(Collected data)
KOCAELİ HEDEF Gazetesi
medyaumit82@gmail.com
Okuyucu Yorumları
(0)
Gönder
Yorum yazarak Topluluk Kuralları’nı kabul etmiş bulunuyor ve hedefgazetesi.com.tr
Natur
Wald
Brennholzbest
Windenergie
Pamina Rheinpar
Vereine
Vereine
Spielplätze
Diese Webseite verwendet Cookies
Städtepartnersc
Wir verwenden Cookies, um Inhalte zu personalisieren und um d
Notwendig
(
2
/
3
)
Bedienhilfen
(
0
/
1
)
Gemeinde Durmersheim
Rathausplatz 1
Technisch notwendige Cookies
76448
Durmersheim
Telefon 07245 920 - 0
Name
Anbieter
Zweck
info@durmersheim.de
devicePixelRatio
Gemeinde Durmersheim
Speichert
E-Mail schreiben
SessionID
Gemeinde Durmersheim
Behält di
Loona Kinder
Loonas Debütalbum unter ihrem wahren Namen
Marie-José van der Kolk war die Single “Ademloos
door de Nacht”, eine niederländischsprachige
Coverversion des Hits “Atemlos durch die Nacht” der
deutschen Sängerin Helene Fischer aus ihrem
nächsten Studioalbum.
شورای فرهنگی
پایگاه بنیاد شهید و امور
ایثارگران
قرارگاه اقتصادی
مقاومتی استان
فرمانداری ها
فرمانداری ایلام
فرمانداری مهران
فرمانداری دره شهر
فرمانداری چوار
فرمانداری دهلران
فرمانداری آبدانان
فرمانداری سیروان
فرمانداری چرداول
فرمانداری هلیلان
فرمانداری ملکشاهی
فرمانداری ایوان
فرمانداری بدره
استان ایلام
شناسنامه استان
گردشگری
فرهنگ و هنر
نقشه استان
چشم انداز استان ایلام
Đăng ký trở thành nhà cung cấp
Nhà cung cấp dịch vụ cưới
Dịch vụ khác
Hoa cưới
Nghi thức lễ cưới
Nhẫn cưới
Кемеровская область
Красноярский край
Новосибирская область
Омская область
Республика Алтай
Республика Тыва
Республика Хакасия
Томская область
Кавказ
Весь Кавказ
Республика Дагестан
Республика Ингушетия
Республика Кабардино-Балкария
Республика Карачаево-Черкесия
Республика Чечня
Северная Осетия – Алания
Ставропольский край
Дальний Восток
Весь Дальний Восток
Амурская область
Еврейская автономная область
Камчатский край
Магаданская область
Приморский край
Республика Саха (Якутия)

== WHAT THE EXERCISE ASKS ==
The entries shown above must be reproduced in full, exactly as written.

== PROBLEM SOLUTION ==
KOCAELİ HEDEF Gazetesi
medyaumit82@gmail.com
Okuyucu Yorumları
(0)
Gönder
Yorum yazarak Topluluk Kuralları’nı kabul etmiş bulunuyor ve hedefgazetesi.com.tr
Natur
Wald
Brennholzbest
Windenergie
Pamina Rheinpar
Vereine
Vereine
Spielplätze
Diese Webseite verwendet Cookies
Städtepartnersc
Wir verwenden Cookies, um Inhalte zu personalisieren und um d
Notwendig
(
2
/
3
)
Bedienhilfen
(
0
/
1
)
Gemeinde Durmersheim
Rathausplatz 1
Technisch notwendige Cookies
76448
Durmersheim
Telefon 07245 920 - 0
Name
Anbieter
Zweck
info@durmersheim.de
devicePixelRatio
Gemeinde Durmersheim
Speichert
E-Mail schreiben
SessionID
Gemeinde Durmersheim
Behält di
Loona Kinder
Loonas Debütalbum unter ihrem wahren Namen
Marie-José van der Kolk war die Single “Ademloos
door de Nacht”, eine niederländischsprachige
Coverversion des Hits “Atemlos durch die Nacht” der
deutschen Sängerin Helene Fischer aus ihrem
nächsten Studioalbum.
شورای فرهنگی
پایگاه بنیاد شهید و امور
ایثارگران
قرارگاه اقتصادی
مقاومتی استان
فرمانداری ها
فرمانداری ایلام
فرمانداری مهران
فرمانداری دره شهر
فرمانداری چوار
فرمانداری دهلران
فرمانداری آبدانان
فرمانداری سیروان
فرمانداری چرداول
فرمانداری هلیلان
فرمانداری ملکشاهی
فرمانداری ایوان
فرمانداری بدره
استان ایلام
شناسنامه استان
گردشگری
فرهنگ و هنر
نقشه استان
چشم انداز استان ایلام
Đăng ký trở thành nhà cung cấp
Nhà cung cấp dịch vụ cưới
Dịch vụ khác
Hoa cưới
Nghi thức lễ cưới
Nhẫn cưới
Кемеровская область
Красноярский край
Новосибирская область
Омская область
Республика Алтай
Республика Тыва
Республика Хакасия
Томская область
Кавказ
Весь Кавказ
Республика Дагестан
Республика Ингушетия
Республика Кабардино-Балкария
Республика Карачаево-Черкесия
Республика Чечня
Северная Осетия – Алания
Ставропольский край
Дальний Восток
Весь Дальний Восток
Амурская область
Еврейская автономная область
Камчатский край
Магаданская область
Приморский край
Республика Саха (Якутия)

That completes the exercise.